- _PROVIDED MATERIAL_:
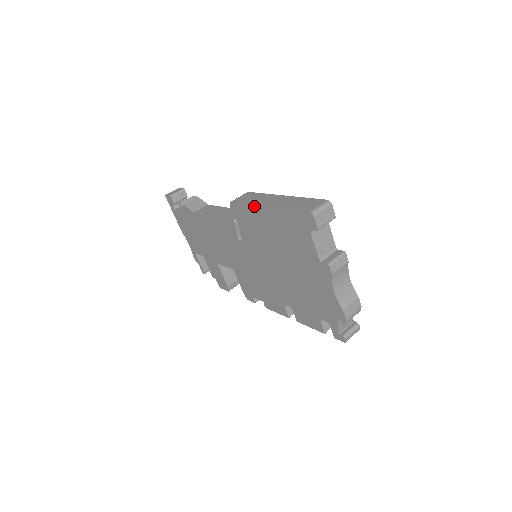
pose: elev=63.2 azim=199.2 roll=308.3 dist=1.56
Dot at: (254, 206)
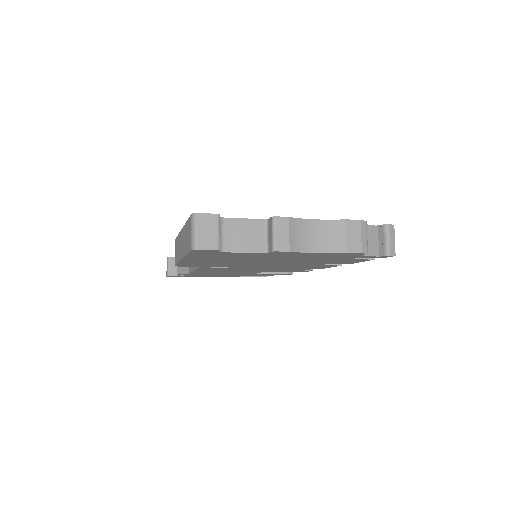
Dot at: (181, 262)
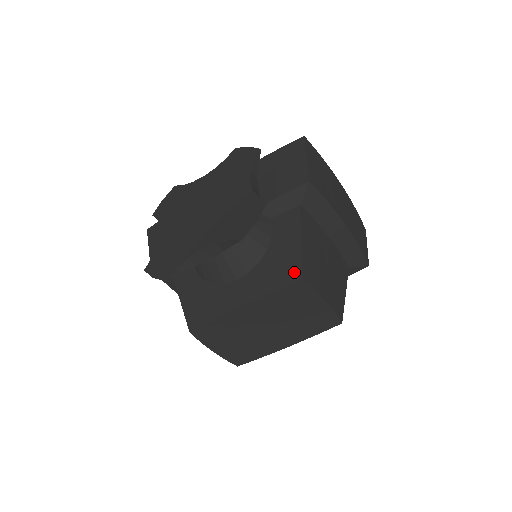
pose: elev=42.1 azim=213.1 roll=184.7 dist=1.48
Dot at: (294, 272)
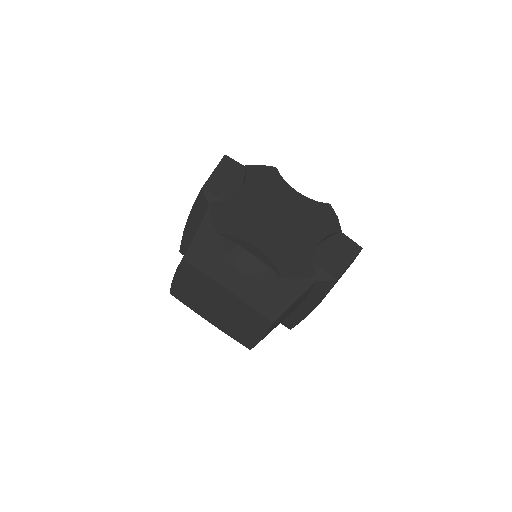
Dot at: (274, 313)
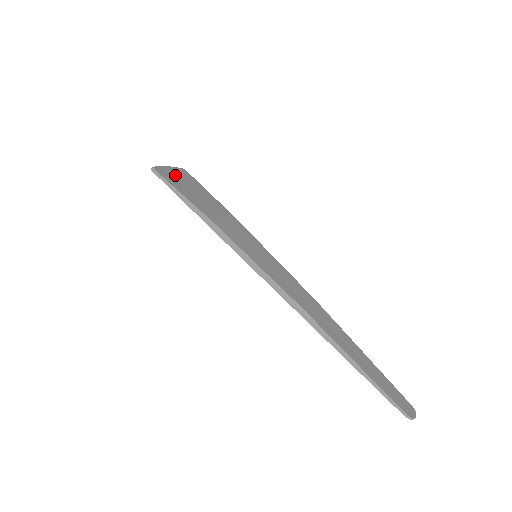
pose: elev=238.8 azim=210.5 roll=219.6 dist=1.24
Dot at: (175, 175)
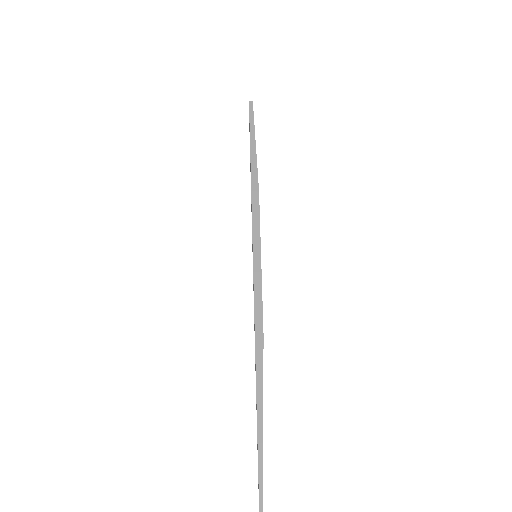
Dot at: occluded
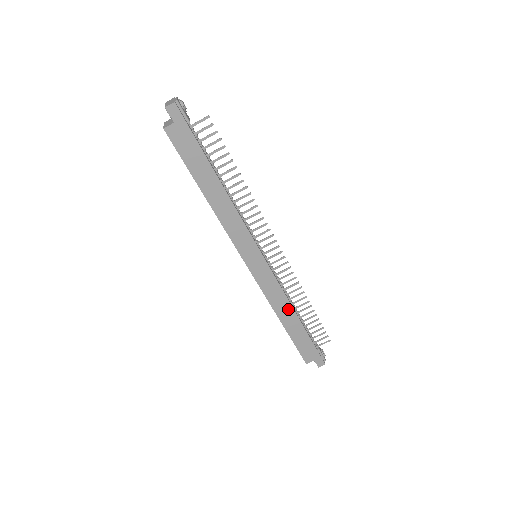
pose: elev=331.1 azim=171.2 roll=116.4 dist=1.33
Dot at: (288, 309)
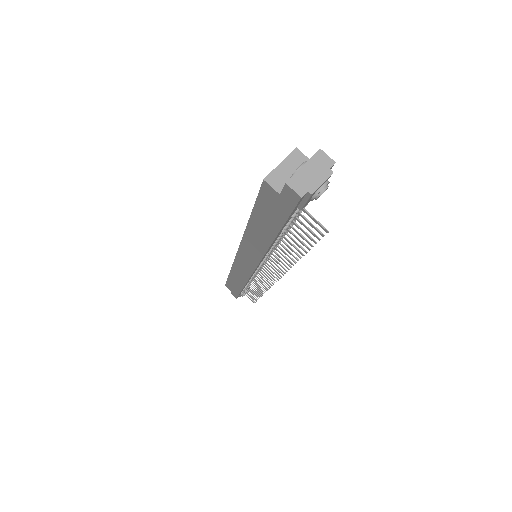
Dot at: (241, 282)
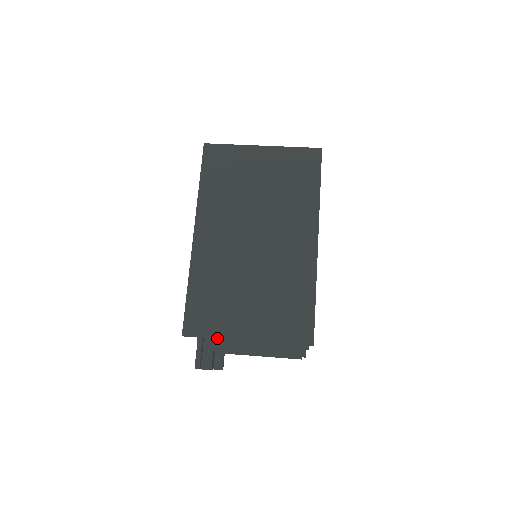
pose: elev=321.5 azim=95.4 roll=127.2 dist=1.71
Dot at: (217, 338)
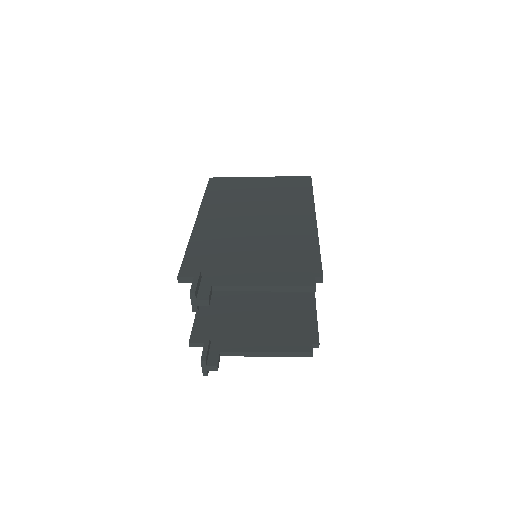
Dot at: (216, 277)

- _WHAT IS EXPECTED_:
Print every text line of the items above verbatim and in their original order, leaving out the pictures.

- _ANSWER TO THIS EXERCISE_:
pose: elev=63.2 azim=199.2 roll=308.3 dist=1.56
Dot at: (254, 206)
Dot at: (181, 262)
pose: elev=42.1 azim=213.1 roll=184.7 dist=1.48
Dot at: (294, 272)
Dot at: (274, 313)
pose: elev=238.8 azim=210.5 roll=219.6 dist=1.24
Dot at: (175, 175)
Dot at: occluded
pose: elev=331.1 azim=171.2 roll=116.4 dist=1.33
Dot at: (288, 309)
Dot at: (241, 282)
pose: elev=321.5 azim=95.4 roll=127.2 dist=1.71
Dot at: (217, 338)
Dot at: (216, 277)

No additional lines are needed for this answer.